Looking at the code (you can too), it goes through every object in the tree of referenced objects (e.g. dict's keys and values, object member variables, ...) and does two things for them:

1. see if it's already been copied, by looking it in id-indexed memo dict
2. copy of the object if not

The second one is O(1) for simple objects. For composite objects, the same routine handles them, so over all n objects in the tree, that's O(n). The first part, looking an object up in a dict, is O(1) on average, but O(n) amortized worst case.

So at best, on average, deepcopy is linear. The keys used in memo are id() values, i.e. memory locations, so they are not randomly distributed over the key space (the "average" part above) and it may behave worse, up to the O(n^2) worst case. I did observe some performance degradations in real use, but for the most part, it behaved as linear.

That's the complexity part, but the constant is large and deepcopy is anything but cheap and could very well be causing your problems. The only sure way to know is to use a profiler -- do it. FWIW, I'm currently rewriting terribly slow code that spends 98% of its execution time in deepcopy.

What are you using deepcopy for? As the name suggests, deepcopy copies the object, and all subobjects recursively, so it is going to take an amount of time proportional to the size of the object you are copying. (with a bit of overhead to deal with circular references)

There isn't really any way to speed it up, if you are going to copy everything, you need to copy everything.
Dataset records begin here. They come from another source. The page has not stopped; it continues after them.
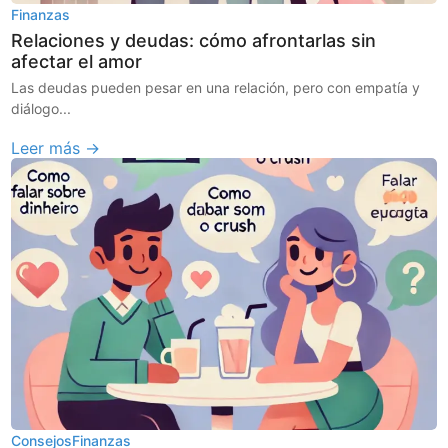
Finanzas
Relaciones y deudas: cómo afrontarlas sin
afectar el amor
Las deudas pueden pesar en una relación, pero con empatía y
diálogo...
Leer más →
Consejos
Finanzas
One question to ask, is do you need to copy everything, or can you just copy part of the structure.

The complexity of deepcopy() is dependant upon the size (number of elements/children) of the object being copied.

If your algorithm's inputs do not affect the size of the object(s) being copied, then you should consider the call to deeopcopy() to be O(1) for the purposes of determining complexity, since each invocation's execution time is relatively static.

(If your algorithm's inputs do have an effect on the size of the object(s) being copied, you'll have to elaborate how. Then the complexity of the algorithm can be evaluated.)